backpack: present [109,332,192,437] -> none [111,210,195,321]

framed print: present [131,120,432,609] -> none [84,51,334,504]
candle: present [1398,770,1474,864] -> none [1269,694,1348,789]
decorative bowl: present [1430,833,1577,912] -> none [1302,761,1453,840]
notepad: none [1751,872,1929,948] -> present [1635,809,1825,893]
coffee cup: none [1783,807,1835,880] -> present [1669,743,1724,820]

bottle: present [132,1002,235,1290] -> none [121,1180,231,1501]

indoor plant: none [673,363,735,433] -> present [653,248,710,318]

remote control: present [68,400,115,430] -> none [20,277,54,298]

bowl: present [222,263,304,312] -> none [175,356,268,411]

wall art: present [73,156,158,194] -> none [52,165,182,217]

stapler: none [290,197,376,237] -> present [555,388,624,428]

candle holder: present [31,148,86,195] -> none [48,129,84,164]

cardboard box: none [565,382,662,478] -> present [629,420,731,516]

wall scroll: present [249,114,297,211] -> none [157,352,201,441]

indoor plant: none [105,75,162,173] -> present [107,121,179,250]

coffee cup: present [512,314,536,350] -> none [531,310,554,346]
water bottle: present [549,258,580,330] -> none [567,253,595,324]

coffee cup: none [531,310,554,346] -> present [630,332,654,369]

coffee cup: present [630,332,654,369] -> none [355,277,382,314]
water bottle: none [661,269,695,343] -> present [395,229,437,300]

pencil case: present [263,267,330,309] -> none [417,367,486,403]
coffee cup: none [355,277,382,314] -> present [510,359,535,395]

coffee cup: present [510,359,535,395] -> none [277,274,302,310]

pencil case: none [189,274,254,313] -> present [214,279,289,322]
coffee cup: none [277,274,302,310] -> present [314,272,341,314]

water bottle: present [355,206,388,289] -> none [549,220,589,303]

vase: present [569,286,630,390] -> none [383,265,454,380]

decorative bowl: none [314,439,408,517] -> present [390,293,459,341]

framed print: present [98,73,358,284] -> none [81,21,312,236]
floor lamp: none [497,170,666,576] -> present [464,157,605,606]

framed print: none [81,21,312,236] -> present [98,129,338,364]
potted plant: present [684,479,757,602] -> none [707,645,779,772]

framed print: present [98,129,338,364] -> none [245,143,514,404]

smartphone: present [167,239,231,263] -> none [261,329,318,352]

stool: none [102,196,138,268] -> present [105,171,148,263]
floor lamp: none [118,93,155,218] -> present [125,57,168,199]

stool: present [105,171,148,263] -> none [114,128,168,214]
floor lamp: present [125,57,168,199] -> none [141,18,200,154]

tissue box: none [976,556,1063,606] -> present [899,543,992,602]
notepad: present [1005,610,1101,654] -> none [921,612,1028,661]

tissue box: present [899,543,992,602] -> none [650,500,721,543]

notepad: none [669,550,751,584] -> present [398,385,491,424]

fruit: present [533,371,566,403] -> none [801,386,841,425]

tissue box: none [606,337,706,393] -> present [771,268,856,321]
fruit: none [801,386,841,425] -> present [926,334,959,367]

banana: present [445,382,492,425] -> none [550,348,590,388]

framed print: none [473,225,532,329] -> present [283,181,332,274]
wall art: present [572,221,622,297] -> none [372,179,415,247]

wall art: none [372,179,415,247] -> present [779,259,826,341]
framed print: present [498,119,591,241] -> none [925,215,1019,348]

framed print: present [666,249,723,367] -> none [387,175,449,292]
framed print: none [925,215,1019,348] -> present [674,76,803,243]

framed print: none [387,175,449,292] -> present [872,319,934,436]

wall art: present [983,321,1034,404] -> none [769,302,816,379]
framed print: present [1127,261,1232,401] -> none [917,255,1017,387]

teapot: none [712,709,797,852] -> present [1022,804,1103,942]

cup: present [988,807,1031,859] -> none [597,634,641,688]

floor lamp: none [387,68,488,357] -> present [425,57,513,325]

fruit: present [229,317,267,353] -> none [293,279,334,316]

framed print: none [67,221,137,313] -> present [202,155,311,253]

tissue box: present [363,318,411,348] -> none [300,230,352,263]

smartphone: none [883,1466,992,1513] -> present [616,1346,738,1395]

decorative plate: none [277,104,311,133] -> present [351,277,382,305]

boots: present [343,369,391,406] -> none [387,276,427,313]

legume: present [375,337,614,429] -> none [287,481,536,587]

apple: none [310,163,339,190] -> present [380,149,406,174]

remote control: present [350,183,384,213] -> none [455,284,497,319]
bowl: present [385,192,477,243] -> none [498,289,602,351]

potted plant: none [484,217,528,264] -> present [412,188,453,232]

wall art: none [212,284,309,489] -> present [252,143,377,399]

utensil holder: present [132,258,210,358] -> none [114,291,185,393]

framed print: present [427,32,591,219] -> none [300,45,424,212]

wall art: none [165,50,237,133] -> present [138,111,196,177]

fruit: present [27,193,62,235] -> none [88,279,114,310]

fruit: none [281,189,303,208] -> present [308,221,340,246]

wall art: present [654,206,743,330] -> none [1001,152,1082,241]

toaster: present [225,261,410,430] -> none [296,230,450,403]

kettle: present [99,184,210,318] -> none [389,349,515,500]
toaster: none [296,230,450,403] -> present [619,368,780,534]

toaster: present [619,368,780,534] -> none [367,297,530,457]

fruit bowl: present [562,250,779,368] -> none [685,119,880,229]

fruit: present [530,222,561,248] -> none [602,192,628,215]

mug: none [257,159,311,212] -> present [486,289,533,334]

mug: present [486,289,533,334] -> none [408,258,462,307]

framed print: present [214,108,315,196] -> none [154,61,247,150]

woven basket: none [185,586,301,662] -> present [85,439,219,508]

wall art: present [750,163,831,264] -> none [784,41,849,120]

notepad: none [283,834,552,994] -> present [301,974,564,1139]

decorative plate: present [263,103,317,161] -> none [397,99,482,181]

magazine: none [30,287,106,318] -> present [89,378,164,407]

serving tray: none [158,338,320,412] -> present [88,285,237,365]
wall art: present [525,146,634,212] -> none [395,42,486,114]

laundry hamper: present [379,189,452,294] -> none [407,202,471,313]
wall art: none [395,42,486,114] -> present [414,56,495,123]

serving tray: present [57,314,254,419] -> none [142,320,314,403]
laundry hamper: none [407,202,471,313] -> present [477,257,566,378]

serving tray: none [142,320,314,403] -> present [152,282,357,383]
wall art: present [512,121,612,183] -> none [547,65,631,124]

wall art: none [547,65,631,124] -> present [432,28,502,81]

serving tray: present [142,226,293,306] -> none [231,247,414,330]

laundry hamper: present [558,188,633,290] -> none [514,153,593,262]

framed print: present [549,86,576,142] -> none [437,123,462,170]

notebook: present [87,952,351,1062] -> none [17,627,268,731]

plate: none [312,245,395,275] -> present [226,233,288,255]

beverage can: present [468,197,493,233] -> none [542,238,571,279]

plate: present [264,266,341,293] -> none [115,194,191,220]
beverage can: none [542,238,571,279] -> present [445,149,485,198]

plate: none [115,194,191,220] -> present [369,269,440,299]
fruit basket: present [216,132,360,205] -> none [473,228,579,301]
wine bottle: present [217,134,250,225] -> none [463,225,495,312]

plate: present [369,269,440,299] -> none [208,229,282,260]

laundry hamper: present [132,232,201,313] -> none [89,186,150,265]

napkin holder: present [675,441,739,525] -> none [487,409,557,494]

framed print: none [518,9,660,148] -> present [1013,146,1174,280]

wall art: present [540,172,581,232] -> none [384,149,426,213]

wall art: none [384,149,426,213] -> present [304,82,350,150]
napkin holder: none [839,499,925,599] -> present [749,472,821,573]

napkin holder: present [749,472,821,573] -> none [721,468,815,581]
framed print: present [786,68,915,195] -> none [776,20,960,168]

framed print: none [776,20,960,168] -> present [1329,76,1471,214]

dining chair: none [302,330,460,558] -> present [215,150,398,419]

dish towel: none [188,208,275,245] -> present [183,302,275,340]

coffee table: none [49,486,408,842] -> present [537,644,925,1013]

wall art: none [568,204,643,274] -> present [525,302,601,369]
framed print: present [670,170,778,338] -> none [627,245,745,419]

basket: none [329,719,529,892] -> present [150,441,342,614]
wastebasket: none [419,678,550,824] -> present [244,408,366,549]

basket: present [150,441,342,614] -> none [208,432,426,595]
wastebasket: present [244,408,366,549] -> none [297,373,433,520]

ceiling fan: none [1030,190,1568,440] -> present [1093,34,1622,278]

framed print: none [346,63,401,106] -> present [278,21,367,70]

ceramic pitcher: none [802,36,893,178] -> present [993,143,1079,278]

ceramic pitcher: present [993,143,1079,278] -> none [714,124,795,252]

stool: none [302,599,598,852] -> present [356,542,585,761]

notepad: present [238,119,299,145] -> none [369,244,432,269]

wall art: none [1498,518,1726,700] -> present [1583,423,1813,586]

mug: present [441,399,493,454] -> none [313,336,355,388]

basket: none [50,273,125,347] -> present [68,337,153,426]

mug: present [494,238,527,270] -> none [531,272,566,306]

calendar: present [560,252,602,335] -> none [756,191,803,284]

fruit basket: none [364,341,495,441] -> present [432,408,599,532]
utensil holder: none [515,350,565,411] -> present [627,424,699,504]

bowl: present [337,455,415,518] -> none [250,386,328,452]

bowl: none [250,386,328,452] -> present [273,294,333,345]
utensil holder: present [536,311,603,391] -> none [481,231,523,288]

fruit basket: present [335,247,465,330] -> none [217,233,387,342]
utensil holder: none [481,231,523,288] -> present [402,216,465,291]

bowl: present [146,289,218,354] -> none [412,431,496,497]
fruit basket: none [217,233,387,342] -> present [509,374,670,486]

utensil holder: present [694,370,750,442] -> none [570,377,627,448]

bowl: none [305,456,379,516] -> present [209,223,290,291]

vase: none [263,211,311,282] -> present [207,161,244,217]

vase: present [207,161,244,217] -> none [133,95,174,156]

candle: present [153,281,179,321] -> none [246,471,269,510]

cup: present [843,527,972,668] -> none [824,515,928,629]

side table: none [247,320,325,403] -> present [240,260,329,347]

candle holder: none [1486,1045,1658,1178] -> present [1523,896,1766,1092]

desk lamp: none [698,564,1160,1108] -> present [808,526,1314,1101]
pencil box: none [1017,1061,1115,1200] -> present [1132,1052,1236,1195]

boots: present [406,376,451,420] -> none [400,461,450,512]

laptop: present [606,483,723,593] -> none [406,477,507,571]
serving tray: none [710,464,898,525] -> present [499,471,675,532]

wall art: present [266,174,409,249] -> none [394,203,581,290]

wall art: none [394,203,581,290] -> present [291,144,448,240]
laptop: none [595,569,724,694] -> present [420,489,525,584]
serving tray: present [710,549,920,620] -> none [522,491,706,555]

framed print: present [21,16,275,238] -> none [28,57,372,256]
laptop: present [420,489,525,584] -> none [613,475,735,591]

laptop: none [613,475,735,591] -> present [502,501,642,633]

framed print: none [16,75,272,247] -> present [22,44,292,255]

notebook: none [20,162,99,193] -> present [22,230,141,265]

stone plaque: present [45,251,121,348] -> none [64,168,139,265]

+---+

> **Goal of the exercise**:
The stretch of entries above that starts with the line containing "framed print: present [98,73,358,284]" and goes on through the line containing "tissue box: none [976,556,1063,606]" is to be transcribed exactly, and no other line is to be transcribed.

> **Solution below**:
framed print: present [98,73,358,284] -> none [81,21,312,236]
floor lamp: none [497,170,666,576] -> present [464,157,605,606]

framed print: none [81,21,312,236] -> present [98,129,338,364]
potted plant: present [684,479,757,602] -> none [707,645,779,772]

framed print: present [98,129,338,364] -> none [245,143,514,404]

smartphone: present [167,239,231,263] -> none [261,329,318,352]

stool: none [102,196,138,268] -> present [105,171,148,263]
floor lamp: none [118,93,155,218] -> present [125,57,168,199]

stool: present [105,171,148,263] -> none [114,128,168,214]
floor lamp: present [125,57,168,199] -> none [141,18,200,154]

tissue box: none [976,556,1063,606] -> present [899,543,992,602]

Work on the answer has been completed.